Saved entries:
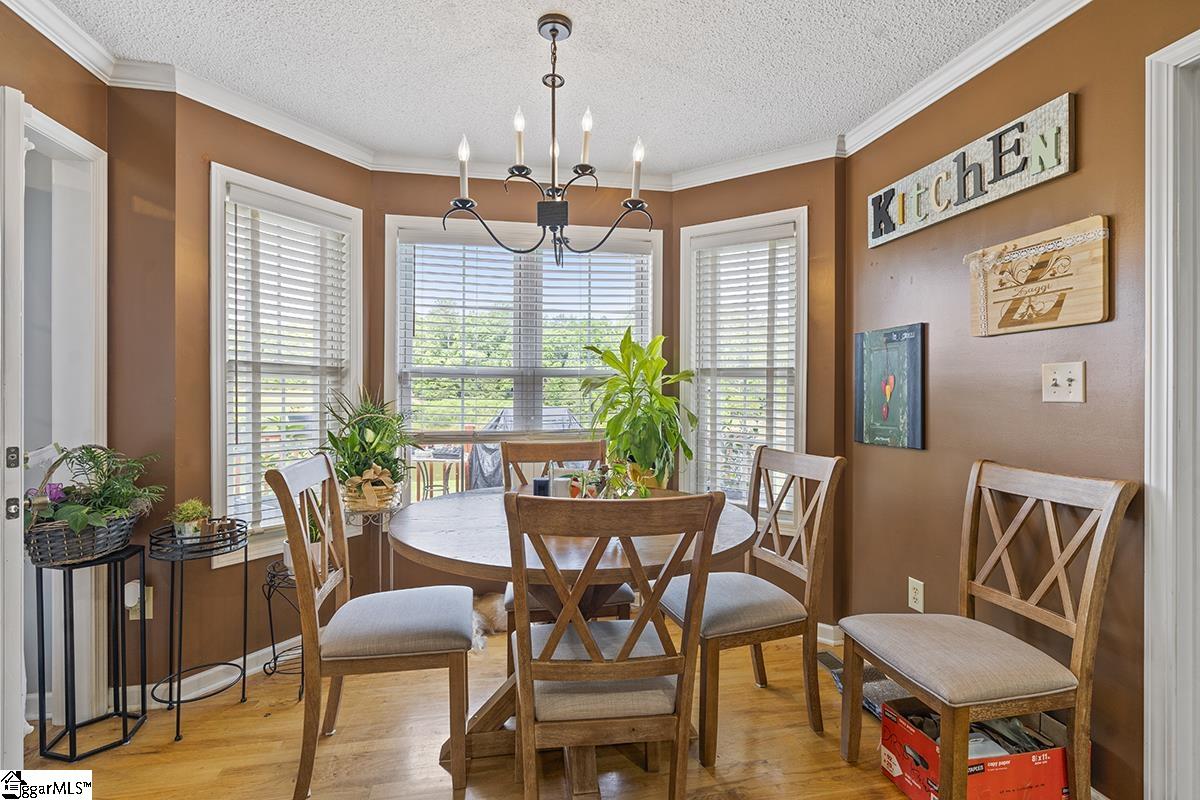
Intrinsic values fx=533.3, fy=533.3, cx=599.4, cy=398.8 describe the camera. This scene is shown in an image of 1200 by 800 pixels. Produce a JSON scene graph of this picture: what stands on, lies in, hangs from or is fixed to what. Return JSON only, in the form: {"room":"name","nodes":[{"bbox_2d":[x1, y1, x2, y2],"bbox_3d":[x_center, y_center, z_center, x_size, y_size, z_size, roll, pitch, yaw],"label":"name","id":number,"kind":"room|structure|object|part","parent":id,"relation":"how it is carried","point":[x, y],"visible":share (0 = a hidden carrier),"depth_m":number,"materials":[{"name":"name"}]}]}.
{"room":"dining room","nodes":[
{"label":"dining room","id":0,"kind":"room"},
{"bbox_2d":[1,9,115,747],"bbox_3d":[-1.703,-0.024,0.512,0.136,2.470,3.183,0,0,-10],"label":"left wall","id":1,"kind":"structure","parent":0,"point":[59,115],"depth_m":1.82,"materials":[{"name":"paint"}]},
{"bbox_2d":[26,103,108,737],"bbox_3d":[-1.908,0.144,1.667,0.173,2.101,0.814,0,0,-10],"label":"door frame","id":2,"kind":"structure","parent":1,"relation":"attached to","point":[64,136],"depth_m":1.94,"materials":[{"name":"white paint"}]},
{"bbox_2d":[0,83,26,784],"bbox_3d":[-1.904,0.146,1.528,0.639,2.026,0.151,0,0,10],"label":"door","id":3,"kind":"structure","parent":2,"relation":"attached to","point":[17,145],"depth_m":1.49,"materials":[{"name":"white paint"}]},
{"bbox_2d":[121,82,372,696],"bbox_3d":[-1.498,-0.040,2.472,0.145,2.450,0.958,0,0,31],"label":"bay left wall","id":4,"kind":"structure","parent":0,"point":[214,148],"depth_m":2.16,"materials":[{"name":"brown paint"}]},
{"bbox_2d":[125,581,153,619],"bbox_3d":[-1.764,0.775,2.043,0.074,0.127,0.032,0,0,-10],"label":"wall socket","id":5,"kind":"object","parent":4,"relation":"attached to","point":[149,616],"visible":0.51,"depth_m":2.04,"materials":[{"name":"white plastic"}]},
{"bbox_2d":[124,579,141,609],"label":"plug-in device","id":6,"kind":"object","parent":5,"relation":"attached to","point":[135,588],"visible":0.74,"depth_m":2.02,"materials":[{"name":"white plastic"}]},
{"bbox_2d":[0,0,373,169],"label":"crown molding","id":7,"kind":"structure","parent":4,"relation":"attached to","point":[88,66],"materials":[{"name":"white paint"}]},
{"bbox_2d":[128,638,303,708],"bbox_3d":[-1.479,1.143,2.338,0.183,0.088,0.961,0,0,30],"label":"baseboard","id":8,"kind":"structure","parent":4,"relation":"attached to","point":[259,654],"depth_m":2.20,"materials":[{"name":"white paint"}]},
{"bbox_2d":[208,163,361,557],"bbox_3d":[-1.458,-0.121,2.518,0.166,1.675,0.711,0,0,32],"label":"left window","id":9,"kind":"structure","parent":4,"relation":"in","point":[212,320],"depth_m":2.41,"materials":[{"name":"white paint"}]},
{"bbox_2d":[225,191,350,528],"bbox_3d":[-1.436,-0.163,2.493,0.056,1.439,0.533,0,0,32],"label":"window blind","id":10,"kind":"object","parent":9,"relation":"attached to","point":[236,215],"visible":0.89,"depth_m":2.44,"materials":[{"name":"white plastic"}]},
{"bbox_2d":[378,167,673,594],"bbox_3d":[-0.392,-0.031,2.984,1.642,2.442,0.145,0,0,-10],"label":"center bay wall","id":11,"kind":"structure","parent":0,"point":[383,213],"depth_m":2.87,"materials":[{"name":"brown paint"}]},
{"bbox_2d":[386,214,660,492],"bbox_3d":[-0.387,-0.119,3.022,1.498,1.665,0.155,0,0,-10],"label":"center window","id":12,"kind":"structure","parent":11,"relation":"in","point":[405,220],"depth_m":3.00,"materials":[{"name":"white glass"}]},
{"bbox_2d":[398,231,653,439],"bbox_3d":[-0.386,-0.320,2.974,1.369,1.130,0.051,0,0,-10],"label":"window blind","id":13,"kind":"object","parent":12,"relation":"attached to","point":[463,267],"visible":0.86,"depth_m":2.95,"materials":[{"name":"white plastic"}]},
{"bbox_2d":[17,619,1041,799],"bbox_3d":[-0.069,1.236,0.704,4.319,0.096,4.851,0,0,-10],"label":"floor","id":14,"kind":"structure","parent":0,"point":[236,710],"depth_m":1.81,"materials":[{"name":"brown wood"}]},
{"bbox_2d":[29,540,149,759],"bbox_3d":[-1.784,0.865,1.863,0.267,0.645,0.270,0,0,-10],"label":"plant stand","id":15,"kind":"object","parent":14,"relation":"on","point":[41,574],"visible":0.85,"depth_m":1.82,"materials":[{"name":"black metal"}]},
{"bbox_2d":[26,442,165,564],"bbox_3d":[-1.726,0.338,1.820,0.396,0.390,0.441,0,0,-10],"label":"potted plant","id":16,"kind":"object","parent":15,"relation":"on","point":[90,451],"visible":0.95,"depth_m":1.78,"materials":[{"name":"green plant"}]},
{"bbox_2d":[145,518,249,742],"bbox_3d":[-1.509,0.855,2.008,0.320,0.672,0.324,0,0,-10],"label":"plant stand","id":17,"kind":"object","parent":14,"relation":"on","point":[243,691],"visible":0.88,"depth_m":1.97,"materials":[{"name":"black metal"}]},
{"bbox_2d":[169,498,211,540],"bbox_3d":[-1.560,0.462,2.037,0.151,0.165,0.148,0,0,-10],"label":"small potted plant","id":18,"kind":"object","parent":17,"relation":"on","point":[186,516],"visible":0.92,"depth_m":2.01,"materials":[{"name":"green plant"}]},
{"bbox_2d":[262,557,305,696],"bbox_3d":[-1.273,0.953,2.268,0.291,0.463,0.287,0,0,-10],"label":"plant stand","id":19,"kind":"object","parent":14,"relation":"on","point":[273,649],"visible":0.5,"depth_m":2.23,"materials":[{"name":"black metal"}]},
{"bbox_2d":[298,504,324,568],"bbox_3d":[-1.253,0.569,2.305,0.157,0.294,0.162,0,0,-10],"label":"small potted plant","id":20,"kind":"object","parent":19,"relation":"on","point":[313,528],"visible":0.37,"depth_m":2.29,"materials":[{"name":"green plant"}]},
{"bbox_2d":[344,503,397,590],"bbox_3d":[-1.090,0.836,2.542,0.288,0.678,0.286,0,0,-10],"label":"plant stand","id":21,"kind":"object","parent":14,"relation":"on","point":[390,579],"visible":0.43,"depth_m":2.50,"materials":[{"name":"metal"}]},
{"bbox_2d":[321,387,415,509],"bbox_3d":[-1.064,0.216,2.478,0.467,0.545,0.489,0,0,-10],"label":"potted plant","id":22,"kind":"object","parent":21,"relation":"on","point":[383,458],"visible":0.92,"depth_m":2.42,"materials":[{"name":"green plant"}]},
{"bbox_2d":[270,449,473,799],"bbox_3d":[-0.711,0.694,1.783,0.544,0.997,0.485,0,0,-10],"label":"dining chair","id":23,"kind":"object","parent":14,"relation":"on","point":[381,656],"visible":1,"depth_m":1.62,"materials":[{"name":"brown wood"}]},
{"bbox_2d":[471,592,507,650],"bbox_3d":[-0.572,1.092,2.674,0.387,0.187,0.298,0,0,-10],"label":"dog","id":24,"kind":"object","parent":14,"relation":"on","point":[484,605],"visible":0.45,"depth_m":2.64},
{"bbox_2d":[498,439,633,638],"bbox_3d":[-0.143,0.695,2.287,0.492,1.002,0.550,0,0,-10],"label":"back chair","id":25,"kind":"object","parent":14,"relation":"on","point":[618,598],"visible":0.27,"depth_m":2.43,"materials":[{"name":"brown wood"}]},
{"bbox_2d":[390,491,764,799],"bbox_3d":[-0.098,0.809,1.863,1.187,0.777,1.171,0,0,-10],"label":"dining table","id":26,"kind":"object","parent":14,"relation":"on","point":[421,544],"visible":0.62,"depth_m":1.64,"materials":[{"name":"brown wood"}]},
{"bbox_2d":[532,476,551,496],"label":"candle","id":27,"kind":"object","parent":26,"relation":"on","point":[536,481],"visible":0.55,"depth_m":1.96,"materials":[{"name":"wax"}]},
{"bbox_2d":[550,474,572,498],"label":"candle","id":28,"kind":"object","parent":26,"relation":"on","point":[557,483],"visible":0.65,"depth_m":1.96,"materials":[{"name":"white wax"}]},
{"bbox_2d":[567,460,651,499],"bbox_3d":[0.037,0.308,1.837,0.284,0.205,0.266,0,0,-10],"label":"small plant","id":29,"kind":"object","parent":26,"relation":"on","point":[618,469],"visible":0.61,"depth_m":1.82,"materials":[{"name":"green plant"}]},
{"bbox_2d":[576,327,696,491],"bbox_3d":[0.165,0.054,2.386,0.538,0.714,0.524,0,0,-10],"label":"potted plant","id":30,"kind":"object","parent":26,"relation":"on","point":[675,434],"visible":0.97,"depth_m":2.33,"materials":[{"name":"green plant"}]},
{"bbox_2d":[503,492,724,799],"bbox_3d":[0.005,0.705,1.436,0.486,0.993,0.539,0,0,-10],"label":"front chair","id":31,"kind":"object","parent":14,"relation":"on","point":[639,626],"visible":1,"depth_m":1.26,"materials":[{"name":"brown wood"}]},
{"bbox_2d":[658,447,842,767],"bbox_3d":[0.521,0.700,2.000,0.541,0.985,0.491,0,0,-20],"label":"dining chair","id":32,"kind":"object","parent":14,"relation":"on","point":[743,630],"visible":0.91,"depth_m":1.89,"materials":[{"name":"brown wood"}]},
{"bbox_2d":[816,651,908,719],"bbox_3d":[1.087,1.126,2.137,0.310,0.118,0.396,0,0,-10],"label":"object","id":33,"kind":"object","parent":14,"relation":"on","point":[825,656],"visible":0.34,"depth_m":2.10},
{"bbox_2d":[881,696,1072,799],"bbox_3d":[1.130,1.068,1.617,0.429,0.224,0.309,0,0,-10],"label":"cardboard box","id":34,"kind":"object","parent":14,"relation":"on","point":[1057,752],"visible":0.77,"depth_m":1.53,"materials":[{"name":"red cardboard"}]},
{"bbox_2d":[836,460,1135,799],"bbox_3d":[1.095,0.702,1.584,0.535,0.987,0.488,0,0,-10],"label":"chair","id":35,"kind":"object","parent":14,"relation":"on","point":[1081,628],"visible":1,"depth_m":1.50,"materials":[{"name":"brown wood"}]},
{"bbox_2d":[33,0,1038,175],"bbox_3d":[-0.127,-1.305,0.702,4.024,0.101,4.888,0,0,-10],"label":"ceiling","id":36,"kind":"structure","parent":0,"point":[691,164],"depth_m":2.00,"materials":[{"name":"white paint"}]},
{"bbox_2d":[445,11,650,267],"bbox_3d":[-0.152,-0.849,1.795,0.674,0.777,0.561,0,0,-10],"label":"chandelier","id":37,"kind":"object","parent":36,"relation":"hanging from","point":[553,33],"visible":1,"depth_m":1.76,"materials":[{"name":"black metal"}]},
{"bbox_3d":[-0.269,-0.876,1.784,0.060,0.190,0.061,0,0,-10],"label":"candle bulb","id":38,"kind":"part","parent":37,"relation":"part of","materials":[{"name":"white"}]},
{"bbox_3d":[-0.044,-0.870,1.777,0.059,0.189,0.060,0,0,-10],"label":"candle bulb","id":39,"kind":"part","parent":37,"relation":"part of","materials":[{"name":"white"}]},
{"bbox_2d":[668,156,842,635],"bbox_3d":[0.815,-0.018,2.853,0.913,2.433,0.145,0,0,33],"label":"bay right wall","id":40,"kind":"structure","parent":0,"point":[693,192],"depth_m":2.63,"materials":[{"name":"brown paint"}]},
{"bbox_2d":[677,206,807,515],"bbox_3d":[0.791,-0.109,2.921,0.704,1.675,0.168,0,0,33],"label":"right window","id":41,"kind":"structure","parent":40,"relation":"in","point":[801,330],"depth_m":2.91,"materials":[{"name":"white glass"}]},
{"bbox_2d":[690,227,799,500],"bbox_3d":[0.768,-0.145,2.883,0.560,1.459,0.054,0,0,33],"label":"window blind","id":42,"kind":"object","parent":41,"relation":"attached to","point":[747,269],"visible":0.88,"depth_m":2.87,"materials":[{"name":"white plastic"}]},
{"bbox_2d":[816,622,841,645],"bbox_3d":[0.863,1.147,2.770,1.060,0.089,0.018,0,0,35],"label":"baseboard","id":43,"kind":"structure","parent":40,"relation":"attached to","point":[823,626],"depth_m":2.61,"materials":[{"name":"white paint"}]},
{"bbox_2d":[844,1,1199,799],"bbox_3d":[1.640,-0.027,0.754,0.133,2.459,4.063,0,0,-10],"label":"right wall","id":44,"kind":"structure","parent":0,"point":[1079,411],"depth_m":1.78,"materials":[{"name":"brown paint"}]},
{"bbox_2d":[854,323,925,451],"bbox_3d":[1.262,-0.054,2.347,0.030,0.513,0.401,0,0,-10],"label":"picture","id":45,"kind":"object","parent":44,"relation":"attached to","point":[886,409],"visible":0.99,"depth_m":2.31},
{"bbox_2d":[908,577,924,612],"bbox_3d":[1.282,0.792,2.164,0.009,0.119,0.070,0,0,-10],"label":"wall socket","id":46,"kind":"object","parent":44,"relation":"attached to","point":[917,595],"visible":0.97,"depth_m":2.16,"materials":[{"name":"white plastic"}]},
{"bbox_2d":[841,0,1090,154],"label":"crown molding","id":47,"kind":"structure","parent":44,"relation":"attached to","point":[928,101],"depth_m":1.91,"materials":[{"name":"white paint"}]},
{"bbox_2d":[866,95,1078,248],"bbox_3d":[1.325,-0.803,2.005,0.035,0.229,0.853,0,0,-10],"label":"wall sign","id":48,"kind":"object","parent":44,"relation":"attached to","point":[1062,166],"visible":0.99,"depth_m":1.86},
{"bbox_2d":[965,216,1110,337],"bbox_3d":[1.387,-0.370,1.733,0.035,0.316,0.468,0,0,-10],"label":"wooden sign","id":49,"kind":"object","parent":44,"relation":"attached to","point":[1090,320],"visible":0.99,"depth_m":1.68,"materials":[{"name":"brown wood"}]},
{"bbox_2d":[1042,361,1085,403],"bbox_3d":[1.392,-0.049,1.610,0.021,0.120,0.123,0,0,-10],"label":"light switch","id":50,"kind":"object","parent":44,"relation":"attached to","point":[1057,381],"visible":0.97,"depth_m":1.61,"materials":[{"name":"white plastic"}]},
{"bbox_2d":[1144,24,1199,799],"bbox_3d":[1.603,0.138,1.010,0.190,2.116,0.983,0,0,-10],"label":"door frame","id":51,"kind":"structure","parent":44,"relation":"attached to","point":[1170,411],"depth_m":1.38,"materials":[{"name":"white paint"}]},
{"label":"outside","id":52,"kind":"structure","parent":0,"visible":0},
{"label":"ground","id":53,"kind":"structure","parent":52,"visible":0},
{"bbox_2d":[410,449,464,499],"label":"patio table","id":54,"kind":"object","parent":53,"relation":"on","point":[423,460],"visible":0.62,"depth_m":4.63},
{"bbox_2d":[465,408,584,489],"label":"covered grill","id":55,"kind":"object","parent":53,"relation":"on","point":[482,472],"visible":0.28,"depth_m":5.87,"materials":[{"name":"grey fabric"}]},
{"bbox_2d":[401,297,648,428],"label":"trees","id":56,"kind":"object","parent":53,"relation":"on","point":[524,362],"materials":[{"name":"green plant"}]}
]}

- Exercise goal: Read the entries and show each line that mentions "bulb".

- Response:
{"bbox_3d":[-0.269,-0.876,1.784,0.060,0.190,0.061,0,0,-10],"label":"candle bulb","id":38,"kind":"part","parent":37,"relation":"part of","materials":[{"name":"white"}]},
{"bbox_3d":[-0.044,-0.870,1.777,0.059,0.189,0.060,0,0,-10],"label":"candle bulb","id":39,"kind":"part","parent":37,"relation":"part of","materials":[{"name":"white"}]},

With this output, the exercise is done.